Chapter 15 bankruptcy is legal filing that allows a foreign debtor to file for bankruptcy in the United States court system. It is used for insolvency cases that involve people or businesses with assets in more than one country.

Key Takeaways

  • Chapter 15 bankruptcy allows a foreign debtor to file for bankruptcy in the United States.
  • It is used for insolvency cases that involve people or businesses with assets in more than one country.
  • Chapter 15's primary objectives are to increase international cooperation and legal certainty for businesses and individuals that hold assets in multiple countries.
  • A Chapter 15 proceeding is generally the secondary bankruptcy proceeding for the foreign individual or entity, with the main one taking place in a foreign country.

Definition and Example of Chapter 15 Bankruptcy

Chapter 15 bankruptcy allows foreign nationals to file for bankruptcy in the U.S. bankruptcy courts if they have assets, property, or business in multiple countries, including the United States.

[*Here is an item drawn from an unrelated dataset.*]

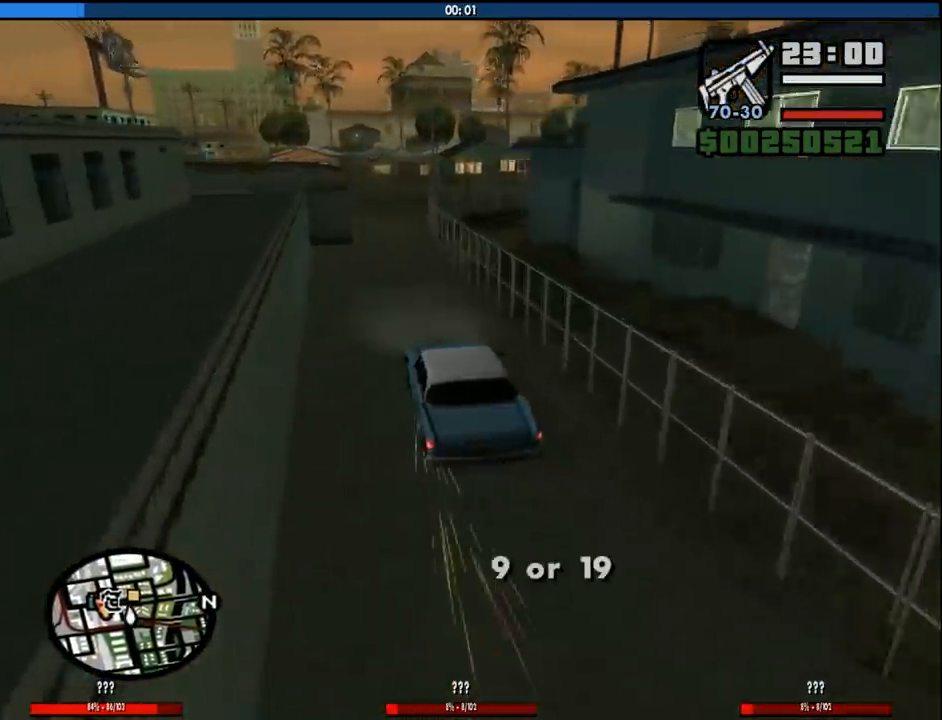
{"keys": ["d", "space"], "mouse": [], "events": [[317, "w", "up"], [367, "d", "down"], [500, "space", "down"]]}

It was added to the Bankruptcy Code in 2005 by the Bankruptcy Abuse Prevention and Consumer Protection Act. Chapter 15 is the newest adoption of the Model Law on Cross-Border Insolvency, which was created by the United Nations Commission on International Trade Law ("UNCITRAL") in 1997.

Note

Chapter 15 replaced section 304 of the Bankruptcy Code.

Chapter 15 bankruptcy is found in the United States Code, 11 U.S.C. §15. It has five primary objectives:

  • Cooperation between the courts and parties of interest in the United States with the courts, parties of interest, and other authorities of foreign countries involved in international insolvency cases.
  • Increased legal certainty for trade and investment.
  • Efficient and fair administration of cross-border insolvencies while protecting the interests of all creditors and interested parties, including the debtor.
  • Protect and maximize the value of the debtor's assets.
  • Facilitate the rescue of financially troubled businesses to protect investment and preserve employment.

A Chapter 15 proceeding is generally the secondary bankruptcy proceeding for the foreign individual or entity. The main proceeding typically takes place in the foreigner's home country.

Note

A foreign company may choose to file a case under Chapter 7 or Chapter 11 of the U.S. Bankruptcy Code, instead of Chapter 15, if itsassets or entanglements with U.S. commerce are sufficiently complex.

How Chapter 15 Bankruptcy Works

A foreign company may choose to file a Chapter 15 proceeding if an insolvency case is pending in another country. When this happens, the petition must prove that the foreign proceeding exists.

After the filing, the bankruptcy court will designate the foreign proceeding as either "foreign main proceeding" or "foreign non-main proceeding," with the difference being that in a non-main proceeding, the debtor does not have its main interests in that country. Upon the recognition of a foreign main proceeding, the automatic stay goes into effect in the United States to protect the assets of the foreign debtor that are within the United States.

Once a foreign entity files for bankruptcy under Chapter 15, the U.S. bankruptcy court can authorize the appointment of a trustee or examiner to act in the other country on behalf of the bankruptcy estate in the United States. Chapter 15 also:

  • Allows U.S. courts to offer additional aid to foreign representatives when the laws of the foreign country do not violate U.S. laws.
  • Allows U.S. courts to offer additional assistance to foreign nationals filing bankruptcy cases when the laws of the foreign court may be lacking.
  • Gives foreign creditors the right to participate in bankruptcy cases in the U.S.
  • Prevents discrimination against foreign creditors in bankruptcy cases.
  • Requires notice to foreign creditors in bankruptcy cases filed in the U.S.
  • Gives foreign creditors the right to file claims in U.S. bankruptcy cases.

The U.S. bankruptcy court is instructed to "cooperate to the maximum extent possible" with foreign courts and entities, so the U.S. court will defer to many actions of the foreign court in Chapter 15 cases. This approach promotes cooperation with foreign nations and courts not only in allowing for a foreign entity to protect its rights in the United Statesbut also to avoid excessive interference in aforeign country's affairs.

Note

Chapter 15 is one of the least-used types of bankruptcy in the United States system. Chapter 9, bankruptcy for municipalities, is also infrequently used.

Notable Happenings

Since it was created, few cases have been filed under Chapter 15 each year.

Chapter 15 Bankruptcy Cases Filed in the U.S.
Year# of Cases
20056*
200675
200742
200876
2009136
2010124
201158
2012121
201388
201458
201591
2016179
201786
2018100
2019130
2020236

As of the first quarter of 2021, the highest number of Chapter 15 bankruptcy cases have been filed in 2009, 2016, 2019, and 2020.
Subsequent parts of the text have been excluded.